_Your assignment_
Reproduce every line of the material below in its original order, keeping each character unchanged.
══════════
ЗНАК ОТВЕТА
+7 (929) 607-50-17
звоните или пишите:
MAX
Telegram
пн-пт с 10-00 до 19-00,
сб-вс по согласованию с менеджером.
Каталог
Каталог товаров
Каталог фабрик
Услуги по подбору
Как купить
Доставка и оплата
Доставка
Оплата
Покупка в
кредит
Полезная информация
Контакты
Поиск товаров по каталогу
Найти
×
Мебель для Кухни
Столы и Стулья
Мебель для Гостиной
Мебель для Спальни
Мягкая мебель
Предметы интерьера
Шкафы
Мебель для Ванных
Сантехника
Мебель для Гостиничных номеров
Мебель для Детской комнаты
══════════
_Task output_
ЗНАК ОТВЕТА
+7 (929) 607-50-17
звоните или пишите:
MAX
Telegram
пн-пт с 10-00 до 19-00,
сб-вс по согласованию с менеджером.
Каталог
Каталог товаров
Каталог фабрик
Услуги по подбору
Как купить
Доставка и оплата
Доставка
Оплата
Покупка в
кредит
Полезная информация
Контакты
Поиск товаров по каталогу
Найти
×
Мебель для Кухни
Столы и Стулья
Мебель для Гостиной
Мебель для Спальни
Мягкая мебель
Предметы интерьера
Шкафы
Мебель для Ванных
Сантехника
Мебель для Гостиничных номеров
Мебель для Детской комнаты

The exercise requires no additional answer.